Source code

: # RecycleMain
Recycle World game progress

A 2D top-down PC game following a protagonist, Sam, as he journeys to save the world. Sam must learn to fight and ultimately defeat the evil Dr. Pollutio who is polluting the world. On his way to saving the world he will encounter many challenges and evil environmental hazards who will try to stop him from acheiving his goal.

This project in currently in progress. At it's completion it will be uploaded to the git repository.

WHAT TO PRODUCE => Your job is to give the data above again exactly, in full.

RESPONSE BELOW =>
Source code

: # RecycleMain
Recycle World game progress

A 2D top-down PC game following a protagonist, Sam, as he journeys to save the world. Sam must learn to fight and ultimately defeat the evil Dr. Pollutio who is polluting the world. On his way to saving the world he will encounter many challenges and evil environmental hazards who will try to stop him from acheiving his goal.

This project in currently in progress. At it's completion it will be uploaded to the git repository.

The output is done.